A definition of the asymptotic phase for quantum nonlinear oscillators from the Koopman operator viewpoint

TL;DR

This paper introduces a new way to define the asymptotic phase for quantum nonlinear oscillators using Koopman operator theory, enabling better analysis of quantum oscillatory systems across different regimes.

Contribution

It provides the first explicit definition of the asymptotic phase for quantum nonlinear oscillators based on eigenoperators of the backward Liouville operator.

Findings

The proposed phase aligns with classical isochronous phase in semiclassical regimes.

It remains valid and meaningful in strong quantum regimes.
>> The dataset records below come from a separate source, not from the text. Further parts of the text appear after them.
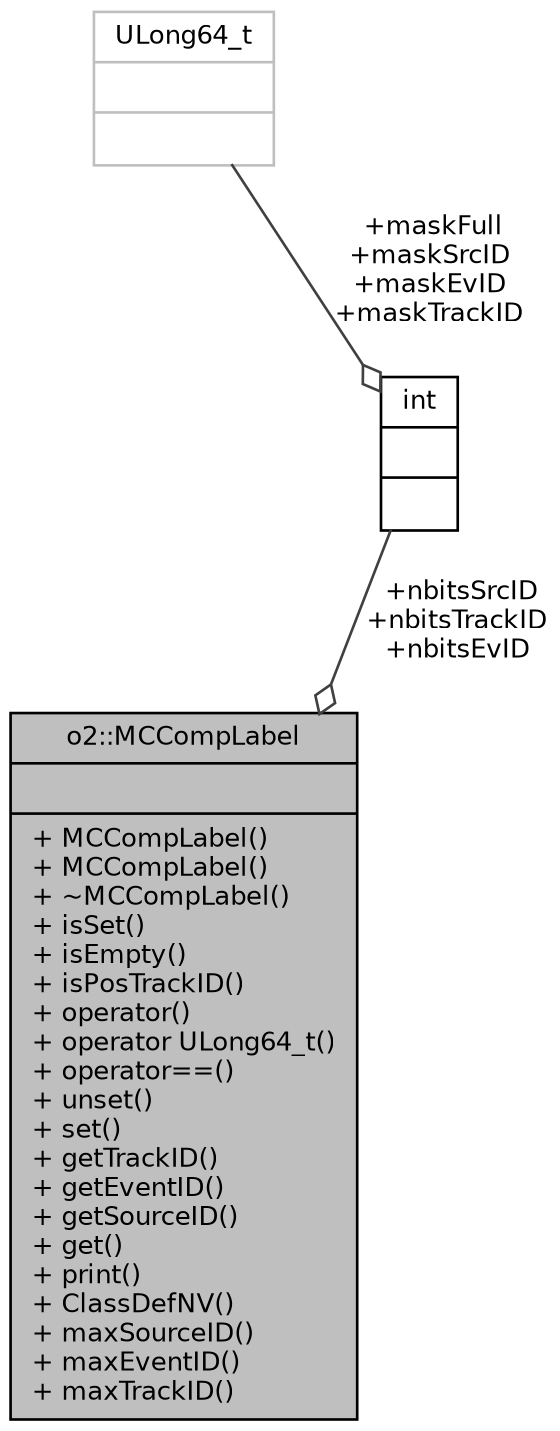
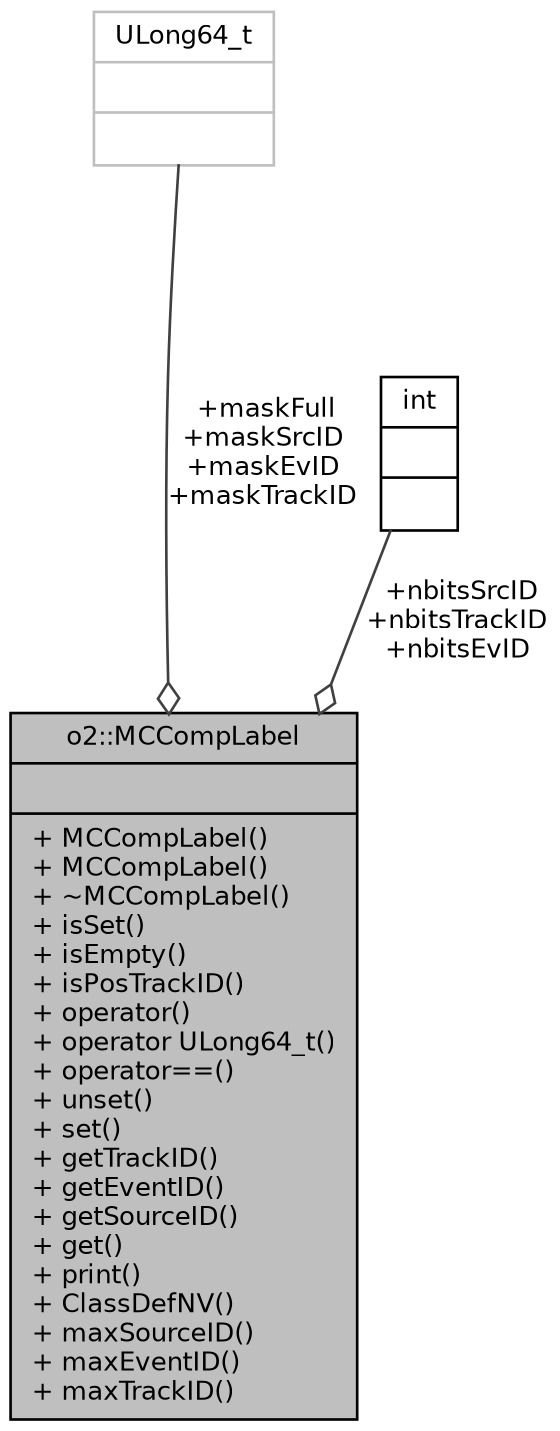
  digraph {
    node [color=black fontname=Helvetica fontsize=10 shape=record]
    edge [arrowhead=odiamond color=grey25 fontname=Helvetica fontsize=10 labelfontname=Helvetica labelfontsize=10 style=solid]
    n1 [fillcolor=grey75 fontcolor=black height=0.2 label="{o2::MCCompLabel\n||+ MCCompLabel()\l+ MCCompLabel()\l+ ~MCCompLabel()\l+ isSet()\l+ isEmpty()\l+ isPosTrackID()\l+ operator()\l+ operator ULong64_t()\l+ operator==()\l+ unset()\l+ set()\l+ getTrackID()\l+ getEventID()\l+ getSourceID()\l+ get()\l+ print()\l+ ClassDefNV()\l+ maxSourceID()\l+ maxEventID()\l+ maxTrackID()\l}" style=filled width=0.4]
    n2 [color=grey75 height=0.2 label="{ULong64_t\n||}" width=0.4]
    n3 [height=0.2 label="{int\n||}" width=0.4]
-   n2 -> n3 [label=" +maskFull\n+maskSrcID\n+maskEvID\n+maskTrackID"]
+   n2 -> n1 [label=" +maskFull\n+maskSrcID\n+maskEvID\n+maskTrackID"]
    n3 -> n1 [label=" +nbitsSrcID\n+nbitsTrackID\n+nbitsEvID"]
  }
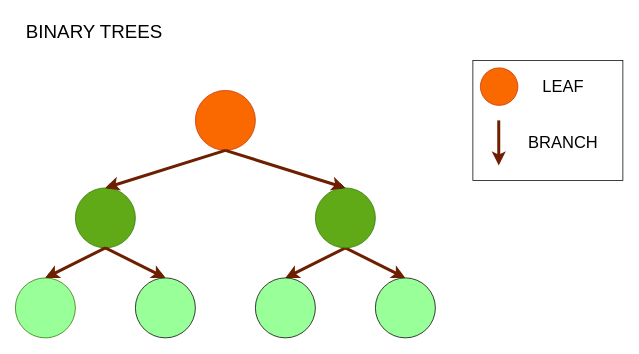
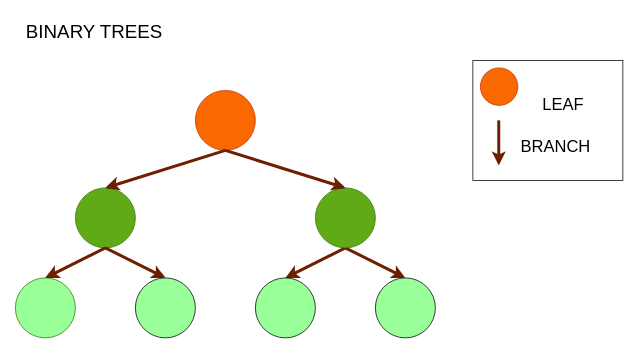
  <mxCell id="0" />
  <mxCell id="1" parent="0" />
  <mxCell id="2" value="&lt;font style=&quot;font-size: 25px;&quot;&gt;BINARY TREES&lt;/font&gt;" style="text;html=1;align=center;verticalAlign=middle;resizable=0;points=[];autosize=1;strokeColor=none;fillColor=none;" parent="1" vertex="1"><mxGeometry x="20" y="20" width="210" height="40" as="geometry" /></mxCell>
  <mxCell id="3" value="" style="ellipse;whiteSpace=wrap;html=1;aspect=fixed;fillColor=#99FF99;" vertex="1" parent="1"><mxGeometry x="500" y="370" width="80" height="80" as="geometry" /></mxCell>
  <mxCell id="4" style="edgeStyle=none;html=1;entryX=0.5;entryY=0;entryDx=0;entryDy=0;exitX=0.5;exitY=1;exitDx=0;exitDy=0;strokeWidth=4;fillColor=#a0522d;strokeColor=#6D1F00;" edge="1" parent="1" source="9" target="3"><mxGeometry relative="1" as="geometry" /></mxCell>
  <mxCell id="5" value="" style="ellipse;whiteSpace=wrap;html=1;aspect=fixed;fillColor=#fa6800;fontColor=#000000;strokeColor=#C73500;" parent="1" vertex="1"><mxGeometry x="260" y="120" width="80" height="80" as="geometry" /></mxCell>
  <mxCell id="6" value="" style="ellipse;whiteSpace=wrap;html=1;aspect=fixed;fillColor=#60a917;fontColor=#ffffff;strokeColor=#2D7600;" parent="1" vertex="1"><mxGeometry x="100" y="250" width="80" height="80" as="geometry" /></mxCell>
  <mxCell id="7" style="edgeStyle=none;html=1;exitX=0.5;exitY=1;exitDx=0;exitDy=0;entryX=0.5;entryY=0;entryDx=0;entryDy=0;" parent="1" source="5" target="6" edge="1"><mxGeometry relative="1" as="geometry" /></mxCell>
  <mxCell id="8" style="edgeStyle=none;html=1;entryX=0.5;entryY=0;entryDx=0;entryDy=0;strokeWidth=4;fillColor=#a0522d;strokeColor=#6D1F00;" edge="1" parent="1" target="15"><mxGeometry relative="1" as="geometry"><mxPoint x="460" y="330" as="sourcePoint" /></mxGeometry></mxCell>
  <mxCell id="9" value="" style="ellipse;whiteSpace=wrap;html=1;aspect=fixed;fillColor=#60a917;fontColor=#ffffff;strokeColor=#2D7600;" parent="1" vertex="1"><mxGeometry x="420" y="250" width="80" height="80" as="geometry" /></mxCell>
  <mxCell id="10" style="edgeStyle=none;html=1;entryX=0.5;entryY=0;entryDx=0;entryDy=0;exitX=0.5;exitY=1;exitDx=0;exitDy=0;" parent="1" source="5" target="9" edge="1"><mxGeometry relative="1" as="geometry" /></mxCell>
  <mxCell id="11" value="" style="ellipse;whiteSpace=wrap;html=1;aspect=fixed;fillColor=#99FF99;fontColor=#ffffff;strokeColor=#2D7600;" parent="1" vertex="1"><mxGeometry x="20" y="370" width="80" height="80" as="geometry" /></mxCell>
  <mxCell id="12" style="edgeStyle=none;html=1;entryX=0.5;entryY=0;entryDx=0;entryDy=0;exitX=0.5;exitY=1;exitDx=0;exitDy=0;" parent="1" source="6" target="11" edge="1"><mxGeometry relative="1" as="geometry" /></mxCell>
  <mxCell id="13" value="" style="ellipse;whiteSpace=wrap;html=1;aspect=fixed;fillColor=#99FF99;" parent="1" vertex="1"><mxGeometry x="180" y="370" width="80" height="80" as="geometry" /></mxCell>
  <mxCell id="14" style="edgeStyle=none;html=1;exitX=0.5;exitY=1;exitDx=0;exitDy=0;entryX=0.5;entryY=0;entryDx=0;entryDy=0;" parent="1" source="6" target="13" edge="1"><mxGeometry relative="1" as="geometry" /></mxCell>
  <mxCell id="15" value="" style="ellipse;whiteSpace=wrap;html=1;aspect=fixed;fillColor=#99FF99;" vertex="1" parent="1"><mxGeometry x="340" y="370" width="80" height="80" as="geometry" /></mxCell>
  <mxCell id="16" style="edgeStyle=none;html=1;entryX=0.5;entryY=0;entryDx=0;entryDy=0;exitX=0.5;exitY=1;exitDx=0;exitDy=0;strokeWidth=4;fillColor=#a0522d;strokeColor=#6D1F00;" edge="1" parent="1"><mxGeometry relative="1" as="geometry"><mxPoint x="300" y="200" as="sourcePoint" /><mxPoint x="460" y="250" as="targetPoint" /></mxGeometry></mxCell>
  <mxCell id="17" style="edgeStyle=none;html=1;exitX=0.5;exitY=1;exitDx=0;exitDy=0;entryX=0.5;entryY=0;entryDx=0;entryDy=0;strokeWidth=4;fillColor=#a0522d;strokeColor=#6D1F00;" edge="1" parent="1"><mxGeometry relative="1" as="geometry"><mxPoint x="300" y="200" as="sourcePoint" /><mxPoint x="140" y="250" as="targetPoint" /></mxGeometry></mxCell>
  <mxCell id="18" style="edgeStyle=none;html=1;exitX=0.5;exitY=1;exitDx=0;exitDy=0;entryX=0.5;entryY=0;entryDx=0;entryDy=0;strokeWidth=4;fillColor=#a0522d;strokeColor=#6D1F00;" edge="1" parent="1"><mxGeometry relative="1" as="geometry"><mxPoint x="140" y="330" as="sourcePoint" /><mxPoint x="220" y="370" as="targetPoint" /></mxGeometry></mxCell>
  <mxCell id="19" style="edgeStyle=none;html=1;entryX=0.5;entryY=0;entryDx=0;entryDy=0;exitX=0.5;exitY=1;exitDx=0;exitDy=0;strokeWidth=4;fillColor=#a0522d;strokeColor=#6D1F00;" edge="1" parent="1"><mxGeometry relative="1" as="geometry"><mxPoint x="140" y="330" as="sourcePoint" /><mxPoint x="60" y="370" as="targetPoint" /></mxGeometry></mxCell>
  <mxCell id="20" value="" style="group" vertex="1" connectable="0" parent="1"><mxGeometry x="630" y="80" width="200" height="160" as="geometry" /></mxCell>
  <mxCell id="21" value="" style="rounded=0;whiteSpace=wrap;html=1;fontSize=22;" vertex="1" parent="20"><mxGeometry width="200" height="160" as="geometry" /></mxCell>
  <mxCell id="22" value="" style="group" vertex="1" connectable="0" parent="20"><mxGeometry x="10" y="10" width="170" height="130" as="geometry" /></mxCell>
  <mxCell id="23" value="" style="ellipse;whiteSpace=wrap;html=1;aspect=fixed;fillColor=#fa6800;fontColor=#000000;strokeColor=#C73500;" vertex="1" parent="22"><mxGeometry width="50" height="50" as="geometry" /></mxCell>
- <mxCell id="24" value="&lt;font style=&quot;font-size: 22px;&quot;&gt;LEAF&lt;/font&gt;" style="text;html=1;align=center;verticalAlign=middle;resizable=0;points=[];autosize=1;strokeColor=none;fillColor=none;" vertex="1" parent="22"><mxGeometry x="70" y="5" width="80" height="40" as="geometry" /></mxCell>
+ <mxCell id="24" value="&lt;font style=&quot;font-size: 22px;&quot;&gt;LEAF&lt;/font&gt;" style="text;html=1;align=center;verticalAlign=middle;resizable=0;points=[];autosize=1;strokeColor=none;fillColor=none;" vertex="1" parent="22"><mxGeometry x="70" y="30" width="80" height="40" as="geometry" /></mxCell>
  <mxCell id="25" value="" style="endArrow=classic;html=1;fontSize=22;strokeWidth=4;fillColor=#a0522d;strokeColor=#6D1F00;" edge="1" parent="22"><mxGeometry width="50" height="50" relative="1" as="geometry"><mxPoint x="24.5" y="70" as="sourcePoint" /><mxPoint x="24.5" y="130" as="targetPoint" /></mxGeometry></mxCell>
- <mxCell id="26" value="&lt;span style=&quot;font-size: 22px;&quot;&gt;BRANCH&lt;/span&gt;" style="text;html=1;align=center;verticalAlign=middle;resizable=0;points=[];autosize=1;strokeColor=none;fillColor=none;" vertex="1" parent="22"><mxGeometry x="50" y="80" width="120" height="40" as="geometry" /></mxCell>
+ <mxCell id="26" value="&lt;span style=&quot;font-size: 22px;&quot;&gt;BRANCH&lt;/span&gt;" style="text;html=1;align=center;verticalAlign=middle;resizable=0;points=[];autosize=1;strokeColor=none;fillColor=none;" vertex="1" parent="22"><mxGeometry x="40" y="85" width="120" height="40" as="geometry" /></mxCell>
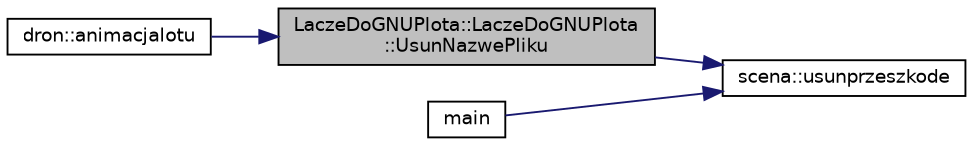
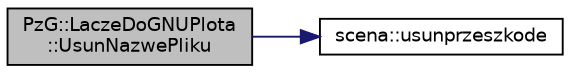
  digraph {
    rankdir=RL
    node [color=black fillcolor=white fontname=Helvetica fontsize=10 shape=record style=filled]
    edge [color=midnightblue dir=back fontname=Helvetica fontsize=10 labelfontname=Helvetica labelfontsize=10 style=solid]
-   n1 [fillcolor=grey75 fontcolor=black height=0.2 label="LaczeDoGNUPlota::LaczeDoGNUPlota\l::UsunNazwePliku" width=0.4]
-   n2 [height=0.2 label="dron::animacjalotu" width=0.4]
+   n1 [fillcolor=grey75 fontcolor=black height=0.2 label="PzG::LaczeDoGNUPlota\l::UsunNazwePliku" width=0.4]
    n3 [height=0.2 label="scena::usunprzeszkode" width=0.4]
-   n4 [height=0.2 label=main width=0.4]
-   n1 -> n2
    n3 -> n1
-   n3 -> n4
  }
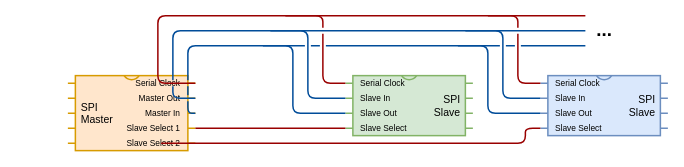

Application to quantum van der Pol oscillator with Kerr effect demonstrates effectiveness.

Abstract

We propose a definition of the asymptotic phase for quantum nonlinear oscillators from the viewpoint of the Koopman operator theory. The asymptotic phase is a fundamental quantity for the analysis of classical limit-cycle oscillators, but it has not been defined explicitly for quantum nonlinear oscillators. In this study, we define the asymptotic phase for quantum oscillatory systems by using the eigenoperator of the backward Liouville operator associated with the fundamental oscillation frequency. By using the quantum van der Pol oscillator with Kerr effect as an example, we illustrate that the proposed asymptotic phase appropriately yields isochronous phase values in both semiclassical and strong quantum regimes.